You can also track competitors with Google Alerts, which are free and allow you to filter news based on the search criteria. When Google finds a relevant post or article, you will receive an email with a link.
#9 Take advantage of the social media tracking tools and see what your competitors do in real time
Competitors’ social media promotions and branding campaigns have become relevant also from SEO perspective now that Google and Bing have included social network activities into their search results. IceRocket, Addict-o-matic, Seesmic, TweetDeck and other tools can show you what competitors do and what people say about competitors in real time.
#10 Take advantage of the SEO tools and find out which keywords your competitors are using
For a quick look, you can use the page source to see the keywords yourself. You can see website’s html code by right clicking and picking “view source” (IE) or “view page source” (Firefox). Have a look at your top competitors’ homepages. No need to read the whole page, because the keywords are near the top. Check if you could “borrow” any of them.
There are also various advanced SEO tracking tools available:
- Open site explorer: Free. Detailed reports on sites where your competitors are, which will be great use for you to see why they are there and if you should be there as well.
- SpyFu: Paid. It lets you to access industry trends and allows you to download the keywords used by the competitors. For example, which are the top keywords your competitor websites rank for in search engines and which keyword they use in PPC campaigns.
- Quirk’s Search Status: Free. Small tool at the bottom of Firefox’s browser that allows you to see every meta tag directed at the search engines such as title, description, keywords, author, generators and robot instructions.
SEOmoz Term Extractor: Free. You give the tool an URL, and it extracts the keywords it thinks are being directed to the search engines. You can see single words, double word combinations, and triple word combinations.

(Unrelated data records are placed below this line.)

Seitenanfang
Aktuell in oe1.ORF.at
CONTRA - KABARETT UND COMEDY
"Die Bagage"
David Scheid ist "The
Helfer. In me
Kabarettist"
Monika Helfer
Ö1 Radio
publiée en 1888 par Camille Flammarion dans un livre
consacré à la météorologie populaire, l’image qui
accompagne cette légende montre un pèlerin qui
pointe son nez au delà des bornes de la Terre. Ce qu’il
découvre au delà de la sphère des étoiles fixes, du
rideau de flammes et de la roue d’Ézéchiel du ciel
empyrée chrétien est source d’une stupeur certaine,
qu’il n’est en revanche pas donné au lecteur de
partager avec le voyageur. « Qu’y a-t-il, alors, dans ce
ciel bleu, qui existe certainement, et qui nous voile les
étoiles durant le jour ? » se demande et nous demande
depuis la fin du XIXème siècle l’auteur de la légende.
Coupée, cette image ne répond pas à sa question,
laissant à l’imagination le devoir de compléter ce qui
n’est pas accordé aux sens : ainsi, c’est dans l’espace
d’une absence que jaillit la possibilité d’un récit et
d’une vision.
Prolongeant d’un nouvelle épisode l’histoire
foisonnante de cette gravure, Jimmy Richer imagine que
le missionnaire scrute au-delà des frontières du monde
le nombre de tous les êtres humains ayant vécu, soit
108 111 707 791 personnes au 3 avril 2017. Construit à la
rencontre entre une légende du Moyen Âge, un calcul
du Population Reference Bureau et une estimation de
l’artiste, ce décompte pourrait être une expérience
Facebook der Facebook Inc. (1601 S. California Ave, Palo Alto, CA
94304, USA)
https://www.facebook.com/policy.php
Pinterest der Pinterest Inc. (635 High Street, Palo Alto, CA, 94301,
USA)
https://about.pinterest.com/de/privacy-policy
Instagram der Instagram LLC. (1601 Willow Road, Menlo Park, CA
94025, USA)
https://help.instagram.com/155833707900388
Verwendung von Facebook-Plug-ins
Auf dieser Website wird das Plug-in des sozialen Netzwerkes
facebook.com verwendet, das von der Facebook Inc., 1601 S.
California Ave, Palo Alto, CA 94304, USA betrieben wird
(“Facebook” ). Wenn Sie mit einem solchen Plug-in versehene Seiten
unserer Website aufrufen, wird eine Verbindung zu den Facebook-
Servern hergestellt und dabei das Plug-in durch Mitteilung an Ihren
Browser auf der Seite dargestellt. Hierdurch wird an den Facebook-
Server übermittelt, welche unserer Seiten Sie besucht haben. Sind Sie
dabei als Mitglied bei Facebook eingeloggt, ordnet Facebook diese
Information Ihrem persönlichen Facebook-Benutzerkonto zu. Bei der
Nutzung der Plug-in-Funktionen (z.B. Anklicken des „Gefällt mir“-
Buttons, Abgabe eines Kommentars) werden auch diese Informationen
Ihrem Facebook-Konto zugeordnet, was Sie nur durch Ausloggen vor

- KeywordSpy: Free and Paid. This browser add-on allows you to see the list of keywords your competitors pay for, keywords they are listed for organically and ads they are running on the advertising networks.
- Market Samurai: Paid. Analyses the strength of competition in all niches, finds the right keywords for it, builds backlinks to improve your site rankings etc. There is a free trial available.
These little tricks are great way to find out what your competitors are doing, but the idea however is not to copy. By analysing the data you will be able to optimize your online campaigns, websites and search engine ranking, find your competitors’ weaknesses to exploit and react quickly to your competitors’ campaigns, promotions and offers. Learn from the best practices and errors, and see how to best differentiate your brand.
It is also good to remember that your competitors may very well be “analysing” you right now, so check your database. They might have made the error of using their work email.